Ik doe mijn werk onder het Batek-volk, jager-verzamelaars uit de regenwouden van Maleisië die algemeen worden beschouwd als een van de meest gender-egalitaire samenlevingen ter wereld. Ze hebben weinig materiële ongelijkheid, voedsel op grote schaal delen, verafschuwen geweld en benadrukken individuele autonomie.

Als de dag aanbreekt op het kamp, Batek mannen trekken ver, meestal alleen, om met blaaspijpen op apen te jagen. Dichter bij het kamp verzamelen de vrouwen knollen of fruit in kleine groepjes. Niets verbiedt vrouwen om te jagen, zoals het geval is met sommige jager-verzamelaars waar, bijvoorbeeld, het aanraken van jachtwapens is verboden. Batek-vrouwen doen soms mee aan groepsjachten op bamboeratten, maar verder is het zeldzaam. Echter, er zijn uitzonderingen. Sommige tienermeisjes raken geïnteresseerd in het jagen op blaaspijpen en dat duurt tot in de volwassenheid.

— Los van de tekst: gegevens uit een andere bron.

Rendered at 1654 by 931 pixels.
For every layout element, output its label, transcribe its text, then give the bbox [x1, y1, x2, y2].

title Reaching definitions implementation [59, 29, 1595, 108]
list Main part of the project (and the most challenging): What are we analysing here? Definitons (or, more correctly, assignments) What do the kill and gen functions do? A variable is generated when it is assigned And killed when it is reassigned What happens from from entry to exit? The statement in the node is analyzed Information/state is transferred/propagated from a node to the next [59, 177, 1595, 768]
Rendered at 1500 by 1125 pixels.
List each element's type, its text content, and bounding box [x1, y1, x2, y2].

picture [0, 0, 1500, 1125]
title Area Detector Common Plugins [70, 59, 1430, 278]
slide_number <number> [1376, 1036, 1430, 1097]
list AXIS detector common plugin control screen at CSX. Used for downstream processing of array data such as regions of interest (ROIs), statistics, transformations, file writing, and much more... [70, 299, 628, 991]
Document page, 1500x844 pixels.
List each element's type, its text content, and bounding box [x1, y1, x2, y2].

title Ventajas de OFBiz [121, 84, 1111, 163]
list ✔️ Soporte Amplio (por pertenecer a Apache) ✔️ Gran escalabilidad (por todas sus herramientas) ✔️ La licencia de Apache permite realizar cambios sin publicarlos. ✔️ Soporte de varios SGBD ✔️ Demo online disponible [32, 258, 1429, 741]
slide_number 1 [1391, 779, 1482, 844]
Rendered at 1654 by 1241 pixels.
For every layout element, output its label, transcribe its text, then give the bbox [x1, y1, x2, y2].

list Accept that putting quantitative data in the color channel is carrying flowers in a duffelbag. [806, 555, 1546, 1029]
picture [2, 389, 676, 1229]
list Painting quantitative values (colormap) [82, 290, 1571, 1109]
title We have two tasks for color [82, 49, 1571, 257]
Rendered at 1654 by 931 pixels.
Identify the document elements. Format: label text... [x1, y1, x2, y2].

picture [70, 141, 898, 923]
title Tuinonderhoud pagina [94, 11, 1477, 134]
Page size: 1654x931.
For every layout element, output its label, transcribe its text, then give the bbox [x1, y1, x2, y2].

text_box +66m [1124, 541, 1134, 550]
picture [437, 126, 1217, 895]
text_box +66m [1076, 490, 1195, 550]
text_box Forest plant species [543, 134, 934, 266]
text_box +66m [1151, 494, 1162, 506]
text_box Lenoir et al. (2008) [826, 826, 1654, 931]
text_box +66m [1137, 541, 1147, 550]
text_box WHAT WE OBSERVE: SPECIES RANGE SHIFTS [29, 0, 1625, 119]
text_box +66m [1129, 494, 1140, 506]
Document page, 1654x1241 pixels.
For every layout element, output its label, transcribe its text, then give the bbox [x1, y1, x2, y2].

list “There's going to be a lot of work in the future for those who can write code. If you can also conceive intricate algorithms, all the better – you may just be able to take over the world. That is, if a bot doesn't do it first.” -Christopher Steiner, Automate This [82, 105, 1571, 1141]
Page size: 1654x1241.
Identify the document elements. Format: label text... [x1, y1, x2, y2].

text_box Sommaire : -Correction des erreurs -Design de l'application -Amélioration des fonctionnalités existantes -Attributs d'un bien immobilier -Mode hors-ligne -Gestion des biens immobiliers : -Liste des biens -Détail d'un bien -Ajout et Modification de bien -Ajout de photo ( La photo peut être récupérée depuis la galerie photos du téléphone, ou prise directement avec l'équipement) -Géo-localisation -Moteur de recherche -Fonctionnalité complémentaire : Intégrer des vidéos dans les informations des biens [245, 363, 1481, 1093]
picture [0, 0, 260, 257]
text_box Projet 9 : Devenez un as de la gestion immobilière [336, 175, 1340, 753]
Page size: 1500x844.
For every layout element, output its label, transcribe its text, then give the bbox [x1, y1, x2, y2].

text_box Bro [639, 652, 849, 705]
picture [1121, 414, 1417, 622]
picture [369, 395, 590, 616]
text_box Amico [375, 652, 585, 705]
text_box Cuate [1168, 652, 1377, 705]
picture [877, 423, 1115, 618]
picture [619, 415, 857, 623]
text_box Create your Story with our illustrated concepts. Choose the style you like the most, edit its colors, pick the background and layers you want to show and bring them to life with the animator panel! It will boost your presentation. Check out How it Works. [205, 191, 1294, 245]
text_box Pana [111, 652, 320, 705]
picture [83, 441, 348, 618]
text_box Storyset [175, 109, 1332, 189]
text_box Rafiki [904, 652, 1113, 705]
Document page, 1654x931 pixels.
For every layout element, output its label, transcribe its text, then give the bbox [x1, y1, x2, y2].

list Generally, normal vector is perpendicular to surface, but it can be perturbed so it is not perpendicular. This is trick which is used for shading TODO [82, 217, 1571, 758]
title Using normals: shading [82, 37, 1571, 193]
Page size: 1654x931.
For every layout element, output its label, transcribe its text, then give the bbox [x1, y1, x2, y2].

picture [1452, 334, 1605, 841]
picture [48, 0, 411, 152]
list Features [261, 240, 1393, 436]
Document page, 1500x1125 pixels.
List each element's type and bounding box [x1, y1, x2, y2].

De Batek-mensen zeggen dat deze taakverdeling neerkomt op krachtverschillen, onverenigbaarheid met kinderopvang en verschillen in kennisspecialisatie. Jagen heeft een grote culturele betekenis, maar de kennis van vrouwen over plantendistributie is cruciaal voor collectieve beslissingen zoals het verhuizen van een kamp. De Batek zien zichzelf als een coöperatieve en onderling afhankelijke groep waarin elke persoon een unieke en belangrijke bijdrage levert aan een gemeenschappelijk doel.

Voorbij de mens de jager

In tegenstelling tot nieuwsberichten, de archeologische vondsten uit Peru sluiten goed aan bij de huidige kennis over hoe en waarom mannen en vrouwen arbeid verdelen onder jager-verzamelaars. En het heeft weinig te maken met de mythe van Man the Hunter.

De Peruaanse jager-verzamelaars waren specialisten op het gebied van groot wild die speerwerptechnologieën gebruikten die waarschijnlijk relatief eenvoudig te leren waren. Dit heeft mogelijk geleid tot meer flexibele arbeidsverdelingen en een bredere deelname aan de jacht door vrouwen, vergelijkbaar met wat we tegenwoordig onder sommige jager-verzamelaars zien.

De sociale implicaties buiten deze feiten zijn niet duidelijk. Dat komt omdat iemands rol bij het verzamelen van voedsel geen eenvoudige relatie heeft met status of machtsdynamiek. Nieuw onderzoek naar verwaarloosde onderwerpen zoals de determinanten van de status van vrouwen en risicozoekend economisch gedrag in traditionele samenlevingen belooft licht op deze kwestie te werpen. Maar zoals het geval met het Batek-volk laat zien, in een bevrijde samenleving van gelijken, status en macht hebben weinig te maken met wie het vlees binnenbrengt.

Dit artikel is opnieuw gepubliceerd vanuit The Conversation onder een Creative Commons-licentie. Lees het originele artikel.